**Action item:** Go through the listing below and write out exactly the lines from the one that mentions "money is frozen until conditions are met." through the one that mentions "resorts, and vibrant nightlife", minus the pictures.
*** Block opens ***
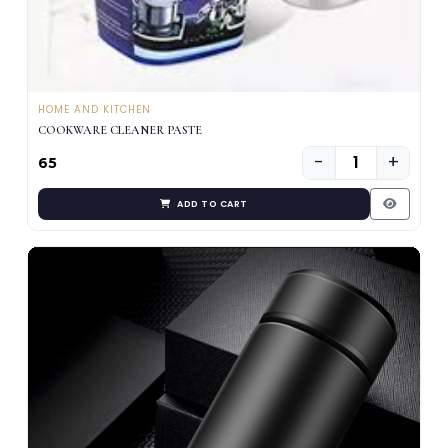
HOME AND KITCHEN
COOKWARE CLEANER PASTE
−
+
₹65
ADD TO CART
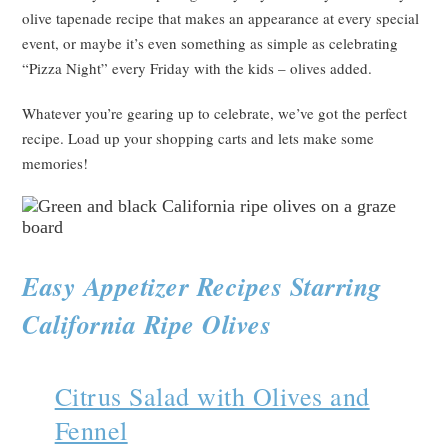
olive tapenade recipe that makes an appearance at every special
event, or maybe it’s even something as simple as celebrating
“Pizza Night” every Friday with the kids – olives added.
Whatever you’re gearing up to celebrate, we’ve got the perfect
recipe. Load up your shopping carts and lets make some
memories!
Easy Appetizer Recipes Starring
California Ripe Olives
Citrus Salad with Olives and
Fennel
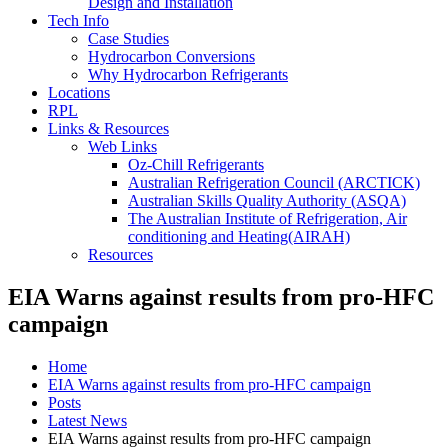
Design and Installation
Tech Info
Case Studies
Hydrocarbon Conversions
Why Hydrocarbon Refrigerants
Locations
RPL
Links & Resources
Web Links
Oz-Chill Refrigerants
Australian Refrigeration Council (ARCTICK)
Australian Skills Quality Authority (ASQA)
The Australian Institute of Refrigeration, Air
conditioning and Heating(AIRAH)
Resources
EIA Warns against results from pro-HFC
campaign
Home
EIA Warns against results from pro-HFC campaign
Posts
Latest News
EIA Warns against results from pro-HFC campaign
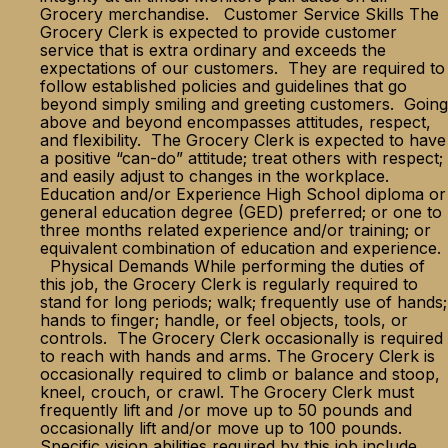
Grocery merchandise. Customer Service Skills The
Grocery Clerk is expected to provide customer
service that is extra ordinary and exceeds the
expectations of our customers. They are required to
follow established policies and guidelines that go
beyond simply smiling and greeting customers. Going
above and beyond encompasses attitudes, respect,
and flexibility. The Grocery Clerk is expected to have
a positive “can-do” attitude; treat others with respect;
and easily adjust to changes in the workplace.
Education and/or Experience High School diploma or
general education degree (GED) preferred; or one to
three months related experience and/or training; or
equivalent combination of education and experience.
Physical Demands While performing the duties of
this job, the Grocery Clerk is regularly required to
stand for long periods; walk; frequently use of hands;
hands to finger; handle, or feel objects, tools, or
controls. The Grocery Clerk occasionally is required
to reach with hands and arms. The Grocery Clerk is
occasionally required to climb or balance and stoop,
kneel, crouch, or crawl. The Grocery Clerk must
frequently lift and /or move up to 50 pounds and
occasionally lift and/or move up to 100 pounds.
Specific vision abilities required by this job include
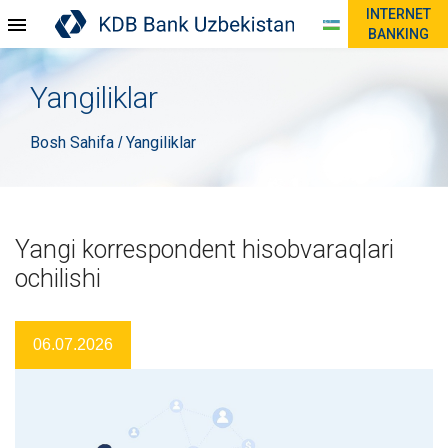
INTERNET
BANKING
Yangiliklar
Bosh Sahifa
Yangiliklar
/
Yangi korrespondent hisobvaraqlari
ochilishi
06.07.2026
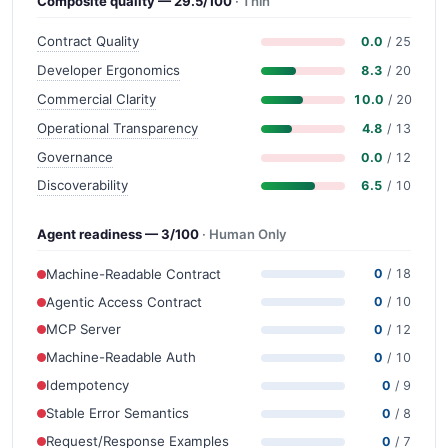
Composite quality — 29.5/100
· Thin
Contract Quality
0.0
/ 25
Developer Ergonomics
8.3
/ 20
Commercial Clarity
10.0
/ 20
Operational Transparency
4.8
/ 13
Governance
0.0
/ 12
Discoverability
6.5
/ 10
Agent readiness — 3/100
· Human Only
Machine-Readable Contract
0
/ 18
Agentic Access Contract
0
/ 10
MCP Server
0
/ 12
Machine-Readable Auth
0
/ 10
Idempotency
0
/ 9
Stable Error Semantics
0
/ 8
Request/Response Examples
0
/ 7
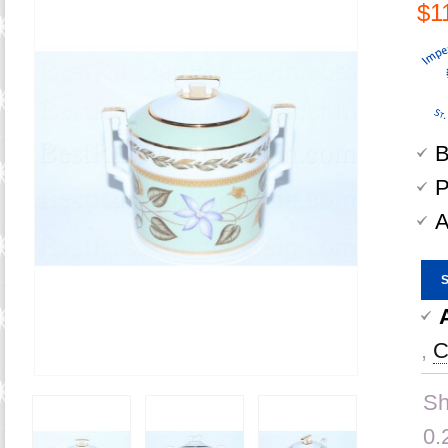
$1
B
P
A
,
C
Sh
0.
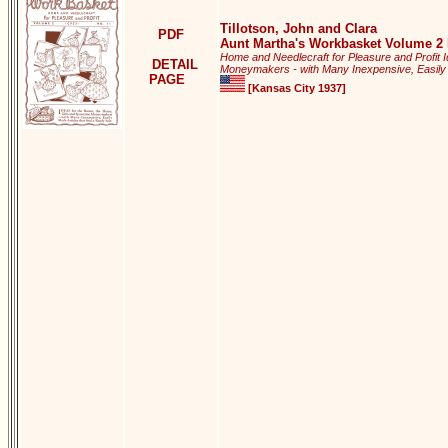
Tillotson, John and Clara
PDF
Aunt Martha's Workbasket Volume 2 
Home and Needlecraft for Pleasure and Profit 
DETAIL
Moneymakers - with Many Inexpensive, Easily M
PAGE
[Kansas City 1937]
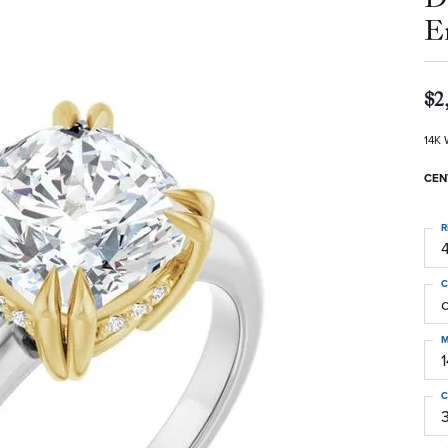
E
$2
14K 
CEN
R
4
C
M
C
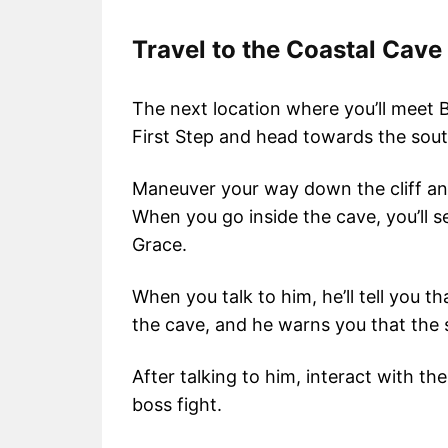
Travel to the Coastal Cave
The next location where you’ll meet B
First Step and head towards the sou
Maneuver your way down the cliff an
When you go inside the cave, you’ll se
Grace.
When you talk to him, he’ll tell you t
the cave, and he warns you that the
After talking to him, interact with th
boss fight.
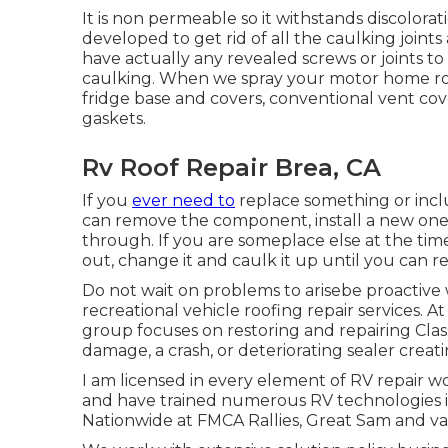
It is non permeable so it withstands discolorat
developed to get rid of all the caulking joint
have actually any revealed screws or joints 
caulking. When we spray your motor home roofi
fridge base and covers, conventional vent cov
gaskets.
Rv Roof Repair Brea, CA
If you
ever need to
replace something or inc
can remove the component, install a new one 
through. If you are someplace else at the time,
out, change it and caulk it up until you can re
Do not wait on problems to arisebe proactive
recreational vehicle roofing repair services. A
group focuses on restoring and repairing Clas
damage, a crash, or deteriorating sealer crea
I am licensed in every element of RV repair w
and have trained numerous RV technologies i
Nationwide at FMCA Rallies, Great Sam and v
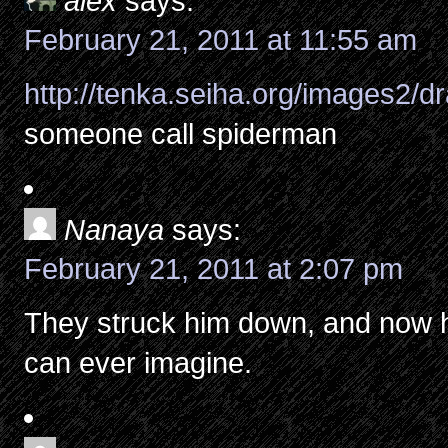
alex
says:
February 21, 2011 at 11:55 am
http://tenka.seiha.org/images2/
someone call spiderman
Nanaya
says:
February 21, 2011 at 2:07 pm
They struck him down, and now h
can ever imagine.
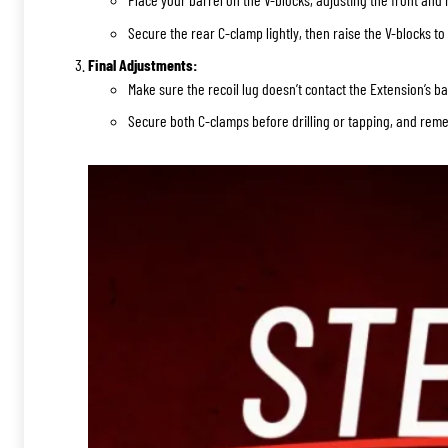
Secure the rear C-clamp lightly, then raise the V-blocks to 
Final Adjustments:
Make sure the recoil lug doesn’t contact the Extension’s b
Secure both C-clamps before drilling or tapping, and reme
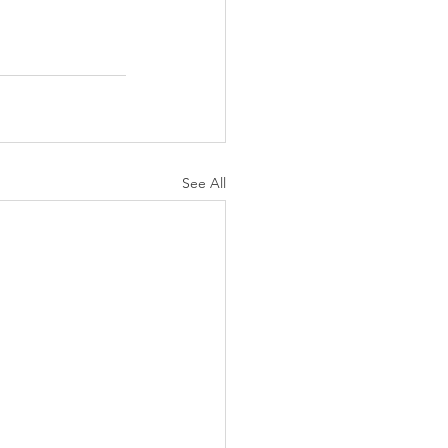
See All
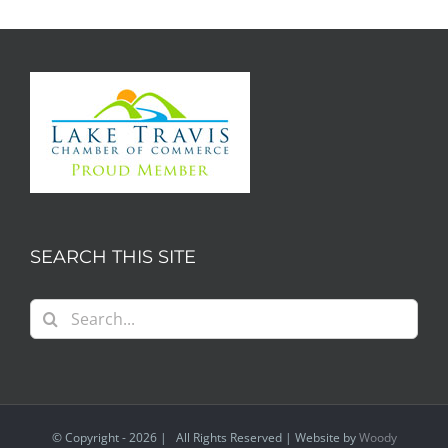
SEARCH THIS SITE
Search
for:
© Copyright -
2026 | All Rights Reserved | Website by
Woody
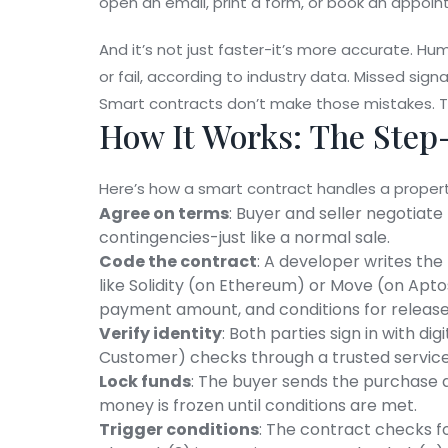
open an email, print a form, or book an appoi
And it’s not just faster-it’s more accurate. Hu
or fail, according to industry data. Missed si
Smart contracts don’t make those mistakes. Th
How It Works: The Step
Here’s how a smart contract handles a property 
Agree on terms
: Buyer and seller negotiate 
contingencies-just like a normal sale.
Code the contract
: A developer writes the
like Solidity (on Ethereum) or Move (on Apto
payment amount, and conditions for release
Verify identity
: Both parties sign in with d
Customer) checks through a trusted service
Lock funds
: The buyer sends the purchase 
money is frozen until conditions are met.
Trigger conditions
: The contract checks fo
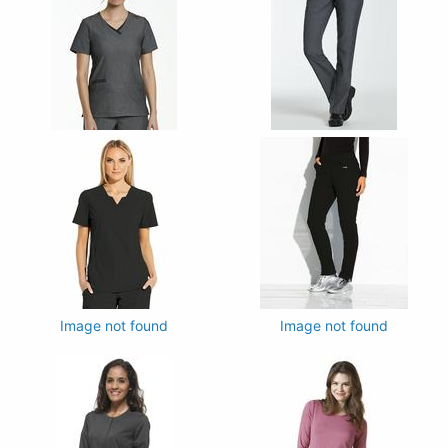
Image not found
Image not found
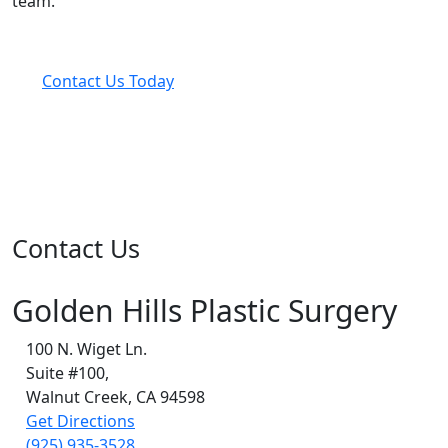
team.
Contact Us Today
Contact Us
Golden Hills Plastic Surgery
100 N. Wiget Ln.
Suite #100,
Walnut Creek, CA 94598
Get Directions
(925) 935-3528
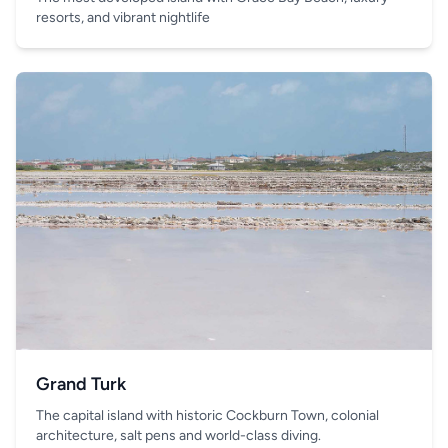
resorts, and vibrant nightlife
Grand Turk
The capital island with historic Cockburn Town, colonial
architecture, salt pens and world-class diving.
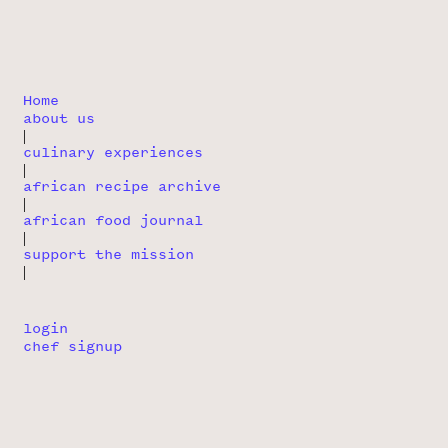
Home
about us
|
culinary experiences
|
african recipe archive
|
african food journal
|
support the mission
|
login
chef signup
*** Block closes ***
**Task output:**
money is frozen until conditions are met.
Trigger conditions
: The contract checks fo
Image not found
Image not found
team.
Contact Us Today
Contact Us
Golden Hills Plastic Surgery
100 N. Wiget Ln.
Suite #100,
Walnut Creek, CA 94598
Get Directions
(925) 935-3528
resorts, and vibrant nightlife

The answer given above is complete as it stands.